A new imaging technique turns motion blur into an advantage, using a jiggling camera and a clever algorithm to create super-resolution images sharper than would be possible with a steady camera.
PROVIDENCE, R.I. [Brown University] - It doesn't take an expert photographer to know that the steadier the camera, the sharper the shot. But that conventional wisdom isn't always true, according to new research led by Brown University engineers.
The researchers showed that, with the help of a clever algorithm, a camera in motion can produce higher-resolution images than a camera held completely still. The new image processing technique could enable gigapixel-quality images from run-of-the-mill camera hardware, as well as sharper imaging for scientific or archival photography.
"We all know that when you shake a camera, you get a blurry picture," said Pedro Felzenszwalb, a professor of engineering and computer science at Brown. "But what we show is that an image captured by a moving camera actually contains additional information that we can use to increase image resolution."
The study was presented recently at the International Conference on Computational Photography and is posted on arXiv.

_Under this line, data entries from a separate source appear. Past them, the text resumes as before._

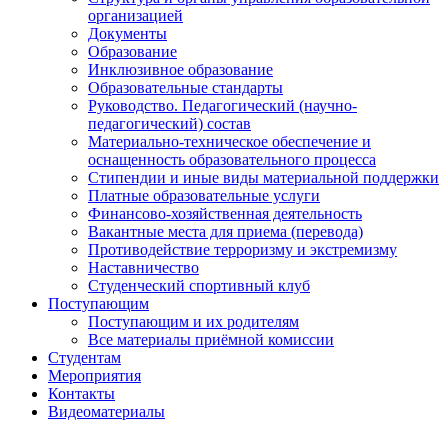
организацией
Документы
Образование
Инклюзивное образование
Образовательные стандарты
Руководство. Педагогический (научно-
педагогический) состав
Материально-техническое обеспечение и
оснащенность образовательного процесса
Стипендии и иные виды материальной поддержки
Платные образовательные услуги
Финансово-хозяйственная деятельность
Вакантные места для приема (перевода)
Противодействие терроризму и экстремизму
Наставничество
Студенческий спортивный клуб
Поступающим
Поступающим и их родителям
Все материалы приёмной комиссии
Студентам
Мероприятия
Контакты
Видеоматериалы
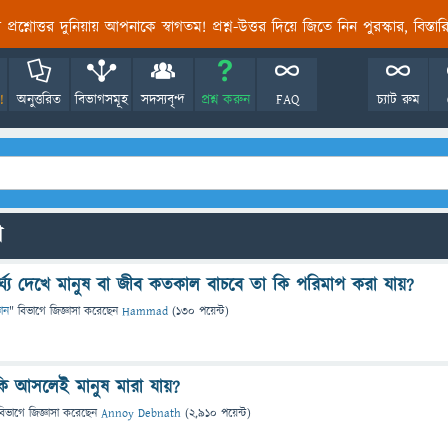
তির প্রশ্নোত্তর দুনিয়ায় আপনাকে স্বাগতম! প্রশ্ন-উত্তর দিয়ে জিতে নিন পুরস্কার, বিস্ত
!
অনুত্তরিত
বিভাগসমূহ
সদস্যবৃন্দ
প্রশ্ন করুন
FAQ
চ্যাট রুম
ো
্ঘ্য দেখে মানুষ বা জীব কতকাল বাচবে তা কি পরিমাপ করা যায়?
ঞান
" বিভাগে
জিজ্ঞাসা
করেছেন
Hammad
(
130
পয়েন্ট)
কি আসলেই মানুষ মারা যায়?
বিভাগে
জিজ্ঞাসা
করেছেন
Annoy Debnath
(
2,910
পয়েন্ট)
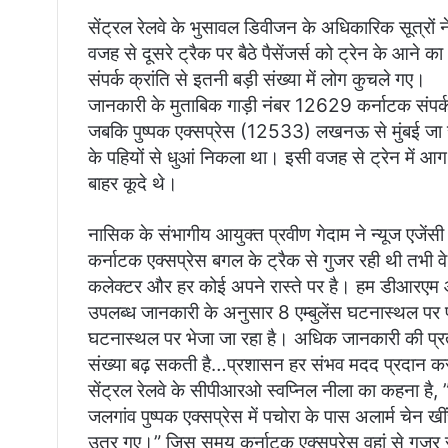
i
सेंट्रल रेलवे के भुसावल डिवीजन के अधिकारिक सूत्रों 
l
वजह से दूसरे ट्रैक पर बैठे पैसेंजर्स को ट्रेन के आने
संपर्क क्रांति से इतनी बड़ी संख्या में लोग कुचले गए।
जानकारी के मुताबिक गाड़ी नंबर 12629 कर्नाटक संपर्क 
जबकि पुष्पक एक्सप्रेस (12533) लखनऊ से मुंबई जा रही 
के पहियों से धुआं निकला था। इसी वजह से ट्रेन में
बाहर कूदे थे।
नासिक के संभागीय आयुक्त प्रवीण गेदाम ने न्यूज एजेंसी
कर्नाटक एक्सप्रेस बगल के ट्रैक से गुजर रही थी तभी वे
कलेक्टर और हर कोई अपने रास्ते पर है। हम डीआरएम औ
उपलब्ध जानकारी के अनुसार 8 एम्बुलेंस घटनास्थल पर पहु
घटनास्थल पर भेजा जा रहा है। अधिक जानकारी की प्रतीक
संख्या बढ़ सकती है…प्रशासन हर संभव मदद प्रदान कर
सेंट्रल रेलवे के सीपीआरओ स्वप्निल नीला का कहना ह
जलगांव पुष्पक एक्सप्रेस में पचोरा के पास अलार्म चेन 
उतर गए।” जिस समय कर्नाटक एक्सप्रेस वहां से गुजर रह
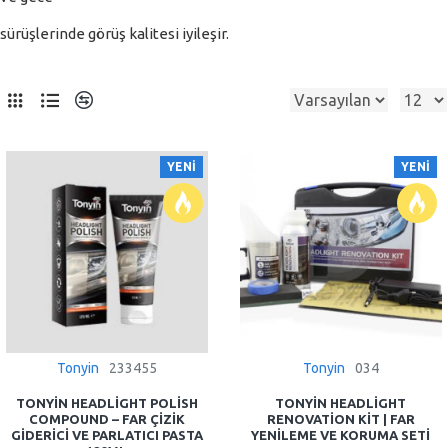
sürüşlerinde görüş kalitesi iyileşir.
0
SOKTA YOK
YENI
YENI
Tonyin
233455
Tonyin
034
TONYIN HEADLIGHT POLISH
TONYIN HEADLIGHT
COMPOUND – FAR ÇIZIK
RENOVATION KIT | FAR
GIDERICI VE PARLATICI PASTA
YENILEME VE KORUMA SETI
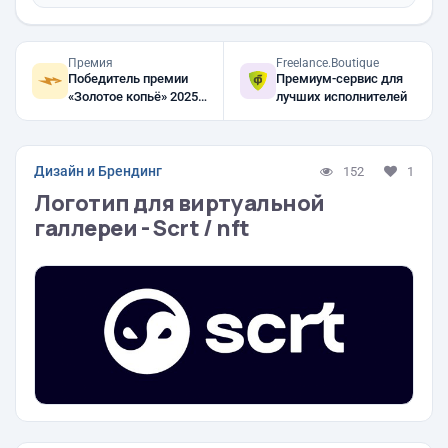
Премия
Freelance.Boutique
Победитель премии
Премиум-сервис для
«Золотое копьё» 2025,
лучших исполнителей
2024, 2023
Дизайн и Брендинг
152
1
Логотип для виртуальной
галлереи - Scrt / nft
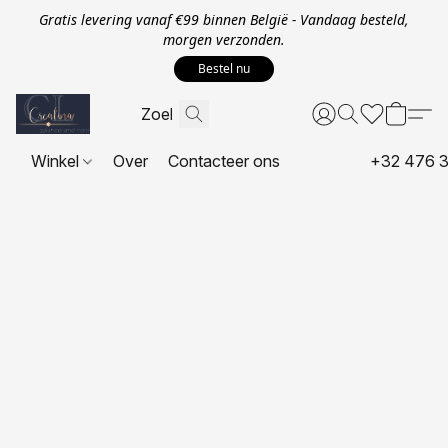
Gratis levering vanaf €99 binnen België - Vandaag besteld,
morgen verzonden.
Bestel nu
Winkel
Over
Contacteer ons
+32 476 3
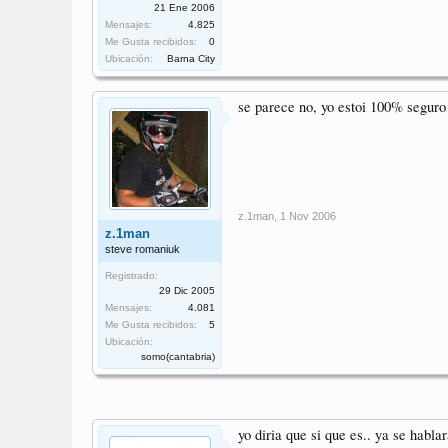
21 Ene 2006
Mensajes:
4.825
Me Gusta recibidos:
0
Ubicación:
Barna City
se parece no, yo estoi 100% seguro
z.1man
,
1 Nov 2006
z.1man
steve romaniuk
Registrado:
29 Dic 2005
Mensajes:
4.081
Me Gusta recibidos:
5
Ubicación:
somo(cantabria)
yo diria que si que es.. ya se habla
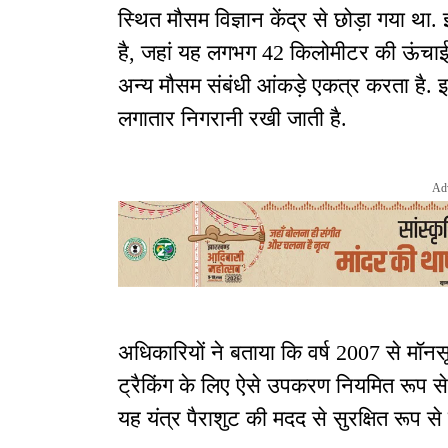
स्थित मौसम विज्ञान केंद्र से छोड़ा गया था.
है, जहां यह लगभग 42 किलोमीटर की ऊंचाई
अन्य मौसम संबंधी आंकड़े एकत्र करता है. इ
लगातार निगरानी रखी जाती है.
Ad
अधिकारियों ने बताया कि वर्ष 2007 से मॉनस
ट्रैकिंग के लिए ऐसे उपकरण नियमित रूप से छोड
यह यंत्र पैराशुट की मदद से सुरक्षित रूप स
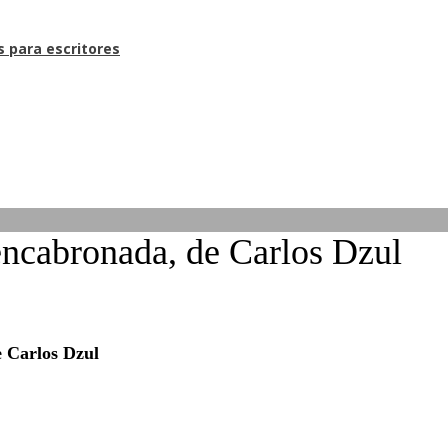
s para escritores
encabronada, de Carlos Dzul
e Carlos Dzul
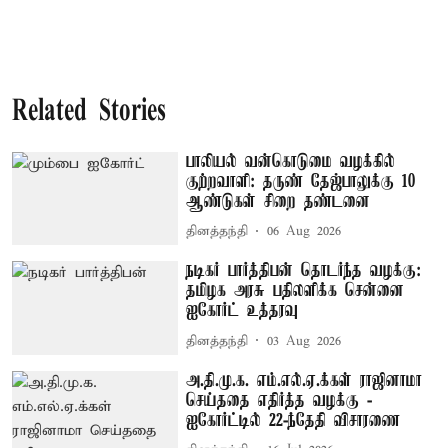
Related Stories
பாலியல் வன்கொடுமை வழக்கில்
குற்றவாளி: தருண் தேஜ்பாலுக்கு 10
ஆண்டுகள் சிறை தண்டனை
தினத்தந்தி
06 Aug 2026
நடிகர் பார்த்திபன் தொடர்ந்த வழக்கு:
தமிழக அரசு பதிலளிக்க சென்னை
ஐகோர்ட் உத்தரவு
தினத்தந்தி
03 Aug 2026
அ.தி.மு.க. எம்.எல்.ஏ.க்கள் ராஜினாமா
செய்ததை எதிர்த்த வழக்கு -
ஐகோர்ட்டில் 22-ந்தேதி விசாரணை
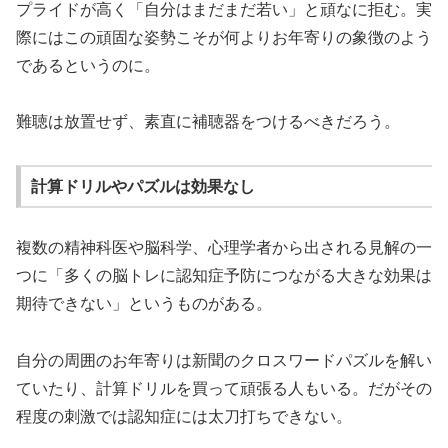
プライドが高く「自分はまだまだ若い」と頑なに拒む。実
際にはこの頑固な姿勢こそが何よりお年寄りの象徴のよう
であるというのに。
難聴は放置せず、素直に補聴器をつけるべきだろう。
計算ドリルやパズルは効果なし
複数の精神科医や脳科学、心理学者から出される見解の一
つに「多くの脳トレに認知症予防につながる大きな効果は
期待できない」というものがある。
自分の周囲のお年寄りは新聞のクロスワードパズルを解い
ていたり、計算ドリルを買って頑張る人もいる。だがその
程度の刺激では認知症には太刀打ちできない。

Digital cameras produce images by averaging the intensity of light over an array of pixels - tiny squares arranged in a grid. This sets a resolution limit: details smaller than a single pixel get smeared out across the pixel rather than precisely located within it. That causes sub-pixel details to be blurred.
The technique developed by Felzenszwalb and his team uses camera motion to produce sub-pixel resolution. When the camera moves, small points of light leave tracks that cross multiple pixels. The team's algorithm uses those tracks as extra information to pinpoint exactly where fine details must have been, reconstructing them on a finer grid. The result is a super-resolution image with detail sharper than the original pixel array allows.
For the study, the researchers tested the technique by mounting a conventional camera to a moving stage, which enabled them to test their techniques in various movement scenarios. In some cases, the team took multiple photos while moving the camera slightly between exposures, then used their algorithm to construct a single image from the multiple shots captured by the camera between movements. In other cases, the team moved the camera during each exposure and reconstructed a higher-resolution image from a single motion-blurred shot.
In both cases, the team showed that their algorithm could harness the camera motion to produce images with far higher resolution than would be possible without the motion.
"There was some prior theoretical work that suggested this shouldn't be possible," Felzenszwalb said. "But we show that there were a few assumptions in those earlier theories that turned out not to be true. And so this is a proof of concept that we really can recover more information by using motion."
The researchers envision plenty of potential applications for their technique. A moving stage setup like the one used for the experiments could be used for super-resolution archival photography of artworks or artifacts, the researchers say. The technique could also be useful for photography from moving aircraft.
The team also sees a possibility for the algorithm to one day run on commercially available cameras.
"There are existing systems that cameras use to take motion blur out of photos," Felzenszwalb said. "But no one has tried to use that to actually increase resolution. We show that's something you could definitely do."
The team plans to continue developing their technique and look for industry partners to make it available to the public in the coming years.